Second, paragraph sixteen addresses modification in two situations: (1) where the court makes a modification of which it is of "competent jurisdiction" to do so, regardless of the parties' agreement and (2) where the parties agree to the modification. In the first situation, if the court orders a modification, the contract shall also incorporate the modification. Under the judgment, the court retained as a matter of law, the power to modify various portions of the judgment including, inter alia, alimony, child support and parenting issues. In the second situation, if the parties both want to modify the agreement, they must do so in writing in the same manner as the original agreement.
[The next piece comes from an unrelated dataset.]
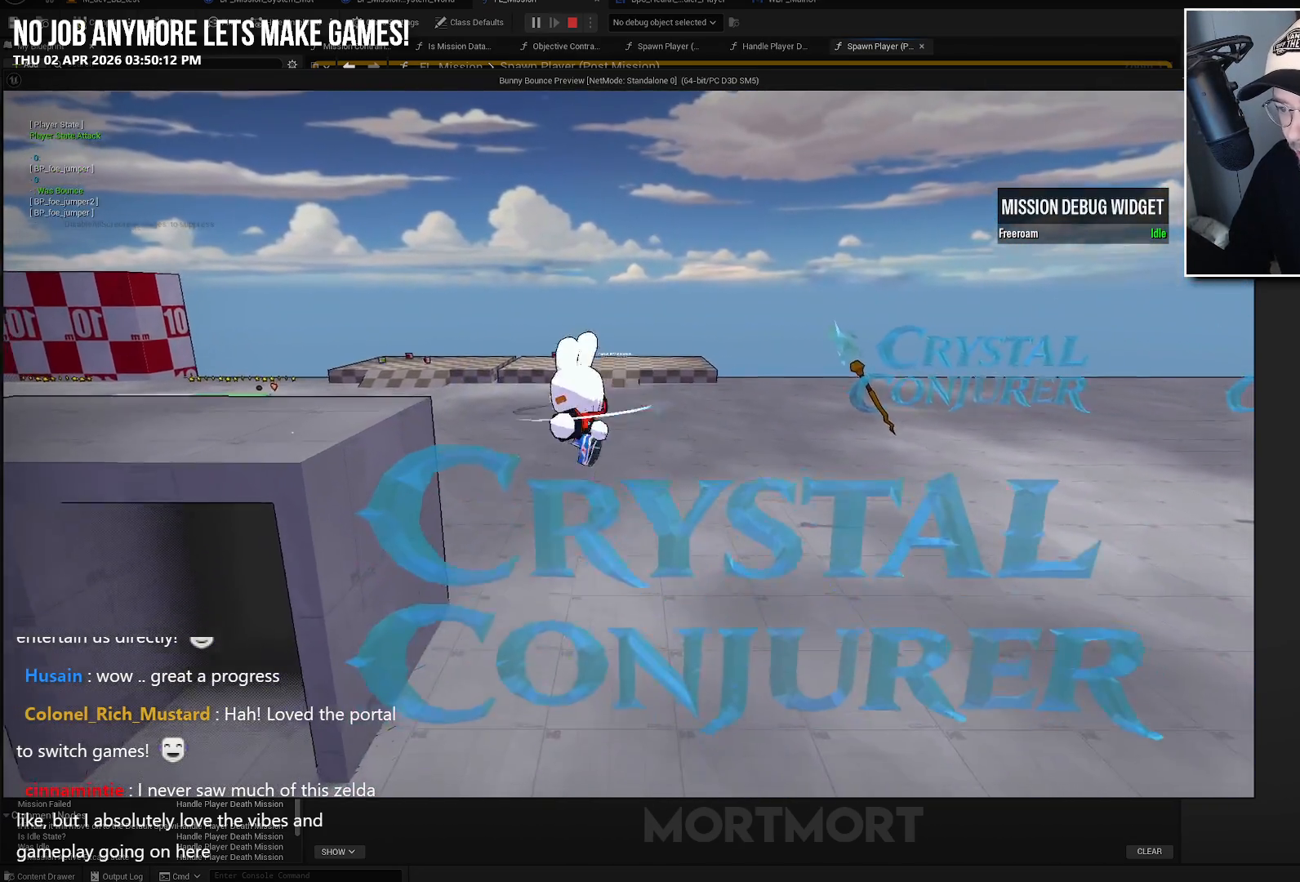
{"buttons": [], "left_stick": "down-left", "right_stick": "up-right", "events": [[100, "right_stick", "center"], [500, "right_stick", "up-right"]]}
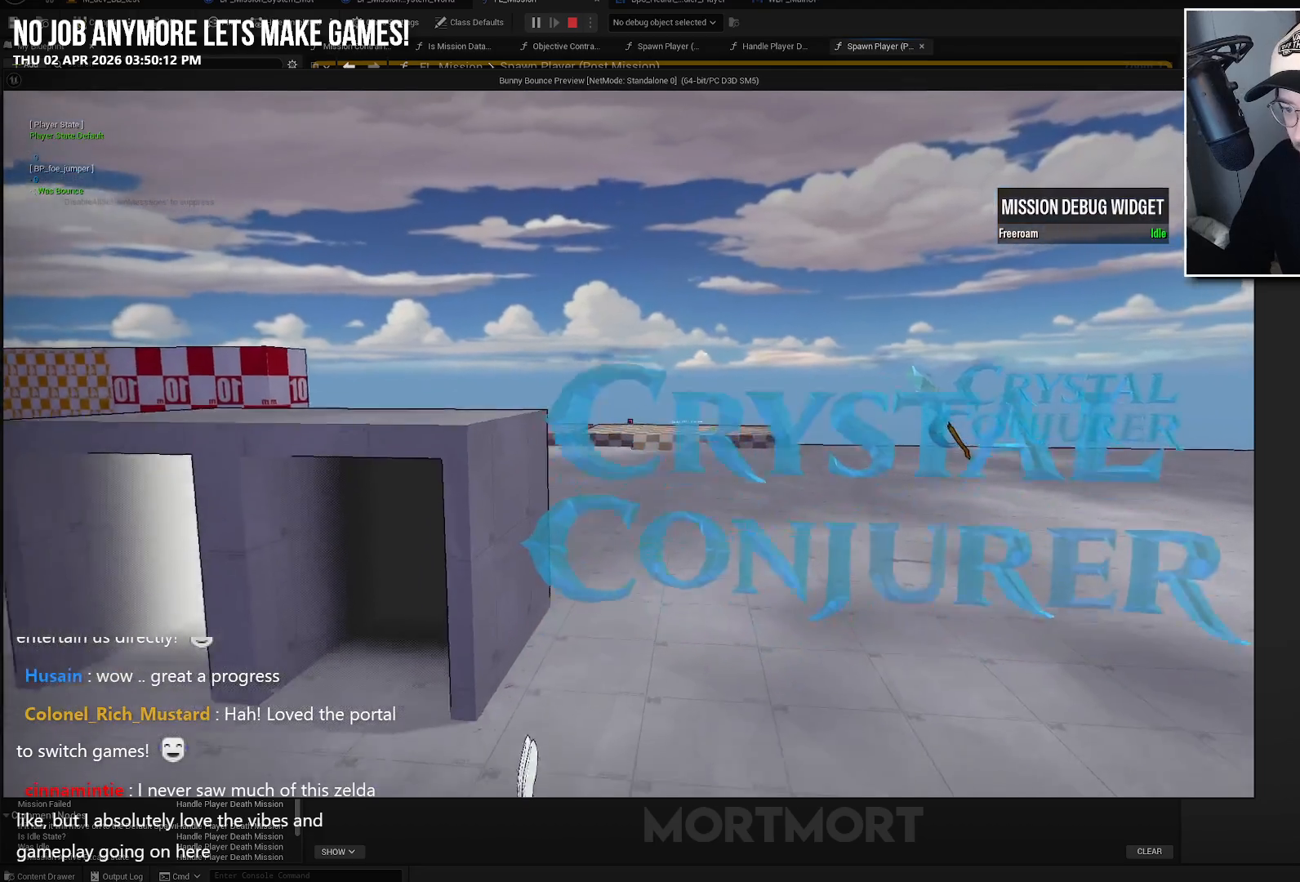
{"buttons": [], "left_stick": "left", "right_stick": "center", "events": [[150, "right_stick", "center"], [183, "L2", "down"], [200, "left_stick", "left"], [283, "X", "down"], [400, "X", "up"], [483, "L2", "up"]]}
If the first part of paragraph sixteen were interpreted to mean that the court can modify any part of the agreement, then the second part of the paragraph is rendered superfluous. In other words, either party could seek a modification of any provision at any time without written agreement by the other party. In effect, the provision, "a modification or waiver of any of the terms of this Agreement shall be effective only if made in writing . . ." would be extraneous. "Parties generally do not insert meaningless provisions in their agreements and therefore every provision must be given effect if reasonably possible." (Internal quotation marks omitted.) Barnard v. Barnard, supra, 214 Conn. 99, 116.

O'Bryan v. O'Bryan, supra, 67 Conn.App. 51, is instructive in interpreting the combined effects of paragraphs four and sixteen of these parties' agreement. In O'Bryan, the parties divorced in October 1992. The separation agreement, which was incorporated into the judgment, provided that the husband would pay child support until the children reached the age of twenty-seven and twenty-one, respectively. In April 2000 the trial court modified his obligation to pay postmajority child support. The trial court relied on the following provision as authority for the modification:

In the event that a decree dissolving the marriage of the parties hereto, or a decree of divorce between the parties hereto, shall be entered in any court of competent jurisdiction, a subsequent modification by any court of competent jurisdiction of such decree shall, to the extent that it varies the terms of this agreement be deemed to amend this agreement in accordance with the terms of such modification.

Id., 57.

The wife appealed, arguing that the court did not have authority to modify the agreement as to postmajority child support because the agreement specified that " [t]he Husband shall pay to the Wife as child support . . ." (Emphasis in original; internal quotation marks omitted.) Id., 56. The Appellate Court held that the trial court had no authority to modify the postmajority child support. The Appellate Court found that to use the aforesaid contract provision to authorize court modifications of postmajority child support would render meaningless another provision, which provided that "a modification . . . shall be effective only if made in writing and executed with the same formality as this agreement." (Internal quotation marks omitted.) Id., 57.

In summary, the first portion of paragraph sixteen does not confer upon the court the authority to judicially modify the agreement but merely acts to conform the agreement to the judgment if the court exercises its legal authority to modify other portions of the judgment, such as alimony and traditional child support. The second portion of paragraph sixteen sets forth the mechanism for the parties to modify the contract by mutual agreement. And paragraph four contains no authority for the court to modify the judgment as to the postmajority educational support. The court is without authority to modify the defendant's obligation to contribute to his childrens' postmajority educational expenses. Motion #114 is DENIED.